While this is true, the fact it happens is why Phishing schemes are easier to catch, spam filters get smarter, and why malicious hackers are always writing new code and searching for more ways to exploit systems. There is a good and bad side to the methods the security companies use.
While users and security firms are waiting to see how this turns out the point is simple. No matter what, this will be a good chance at positive PR for Apple. No matter how many bugs are found or exploits released they will patch them.

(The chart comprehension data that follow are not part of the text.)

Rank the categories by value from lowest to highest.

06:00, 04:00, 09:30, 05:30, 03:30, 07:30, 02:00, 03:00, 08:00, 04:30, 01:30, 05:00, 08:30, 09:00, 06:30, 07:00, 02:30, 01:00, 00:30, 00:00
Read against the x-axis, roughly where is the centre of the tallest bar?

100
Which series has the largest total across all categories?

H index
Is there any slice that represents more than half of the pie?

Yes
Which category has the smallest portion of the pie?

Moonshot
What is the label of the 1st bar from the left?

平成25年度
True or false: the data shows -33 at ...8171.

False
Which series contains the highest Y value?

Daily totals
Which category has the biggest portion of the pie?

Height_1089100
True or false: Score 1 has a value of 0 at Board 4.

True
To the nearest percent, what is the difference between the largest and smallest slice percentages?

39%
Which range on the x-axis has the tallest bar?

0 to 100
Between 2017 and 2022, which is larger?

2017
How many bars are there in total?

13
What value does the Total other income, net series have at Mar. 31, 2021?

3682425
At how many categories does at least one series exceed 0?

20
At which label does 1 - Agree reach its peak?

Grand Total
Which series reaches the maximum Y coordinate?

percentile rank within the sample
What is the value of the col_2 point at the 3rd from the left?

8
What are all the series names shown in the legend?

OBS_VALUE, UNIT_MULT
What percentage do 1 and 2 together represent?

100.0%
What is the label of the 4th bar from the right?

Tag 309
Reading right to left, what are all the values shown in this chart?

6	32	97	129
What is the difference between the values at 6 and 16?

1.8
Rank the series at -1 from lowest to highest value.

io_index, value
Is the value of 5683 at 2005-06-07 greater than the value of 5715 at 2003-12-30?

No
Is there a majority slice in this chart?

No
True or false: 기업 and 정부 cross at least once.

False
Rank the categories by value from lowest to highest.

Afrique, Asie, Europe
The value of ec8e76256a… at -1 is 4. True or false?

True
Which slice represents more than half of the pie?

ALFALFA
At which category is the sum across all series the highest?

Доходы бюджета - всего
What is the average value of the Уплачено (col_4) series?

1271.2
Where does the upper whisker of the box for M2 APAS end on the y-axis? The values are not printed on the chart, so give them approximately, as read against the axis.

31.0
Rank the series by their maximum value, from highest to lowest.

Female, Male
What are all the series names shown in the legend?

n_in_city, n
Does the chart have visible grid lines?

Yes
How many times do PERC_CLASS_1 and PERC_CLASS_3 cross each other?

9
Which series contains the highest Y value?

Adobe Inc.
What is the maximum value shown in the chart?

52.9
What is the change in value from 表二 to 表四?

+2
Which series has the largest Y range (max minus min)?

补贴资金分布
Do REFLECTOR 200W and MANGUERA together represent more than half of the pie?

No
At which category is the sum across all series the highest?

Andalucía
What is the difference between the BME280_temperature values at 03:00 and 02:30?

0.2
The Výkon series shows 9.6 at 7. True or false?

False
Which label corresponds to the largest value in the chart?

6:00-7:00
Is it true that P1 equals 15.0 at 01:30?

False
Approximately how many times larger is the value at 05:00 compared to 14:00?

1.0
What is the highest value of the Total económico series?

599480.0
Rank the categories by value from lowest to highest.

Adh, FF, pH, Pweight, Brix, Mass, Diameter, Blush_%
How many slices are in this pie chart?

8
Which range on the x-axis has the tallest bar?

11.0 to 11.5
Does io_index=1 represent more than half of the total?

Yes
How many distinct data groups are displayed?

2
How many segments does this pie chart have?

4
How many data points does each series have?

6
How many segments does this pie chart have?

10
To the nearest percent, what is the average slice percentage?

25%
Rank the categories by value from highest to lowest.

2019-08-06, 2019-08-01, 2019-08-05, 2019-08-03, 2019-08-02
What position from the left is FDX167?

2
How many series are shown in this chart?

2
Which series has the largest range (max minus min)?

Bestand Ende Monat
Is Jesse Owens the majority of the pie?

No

They will likely patch them faster than Windows does simply because they are public and because people will demand them.
If the exploits or bugs are false or very low on the scale of security, someone will point that out. If they are made up, they will be debunked. Taking a step back to look at it from all sides, you can see that Apple will still come out better after all is said and done.
Speaking of Apple, what do they think of all of this and the hype? They welcome it and one Apple spokesperson is quoted as telling IDG News, “We always welcome feedback on how to improve security on the Mac.”
One thing will be clear after all is said and done, LMH and Finisteere will be seen as evildoers in the eyes of some and heroes in the eyes of others, and Windows will likely see another round of exploits at the same time, what few there might be, are released for the Mac.